Nothing in the records may be changed; reproduce all of them.

** Opening LISTED ENTRIES block **

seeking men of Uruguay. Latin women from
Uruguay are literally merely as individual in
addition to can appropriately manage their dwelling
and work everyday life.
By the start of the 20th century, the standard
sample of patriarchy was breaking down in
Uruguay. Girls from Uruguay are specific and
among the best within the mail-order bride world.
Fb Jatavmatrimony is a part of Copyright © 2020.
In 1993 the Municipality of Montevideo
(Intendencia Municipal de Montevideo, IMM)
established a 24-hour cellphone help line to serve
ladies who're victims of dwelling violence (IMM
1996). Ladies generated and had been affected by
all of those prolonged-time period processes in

** Closing LISTED ENTRIES block **

EXERCISE ANSWER ::
seeking men of Uruguay. Latin women from
Uruguay are literally merely as individual in
addition to can appropriately manage their dwelling
and work everyday life.
By the start of the 20th century, the standard
sample of patriarchy was breaking down in
Uruguay. Girls from Uruguay are specific and
among the best within the mail-order bride world.
Fb Jatavmatrimony is a part of Copyright © 2020.
In 1993 the Municipality of Montevideo
(Intendencia Municipal de Montevideo, IMM)
established a 24-hour cellphone help line to serve
ladies who're victims of dwelling violence (IMM
1996). Ladies generated and had been affected by
all of those prolonged-time period processes in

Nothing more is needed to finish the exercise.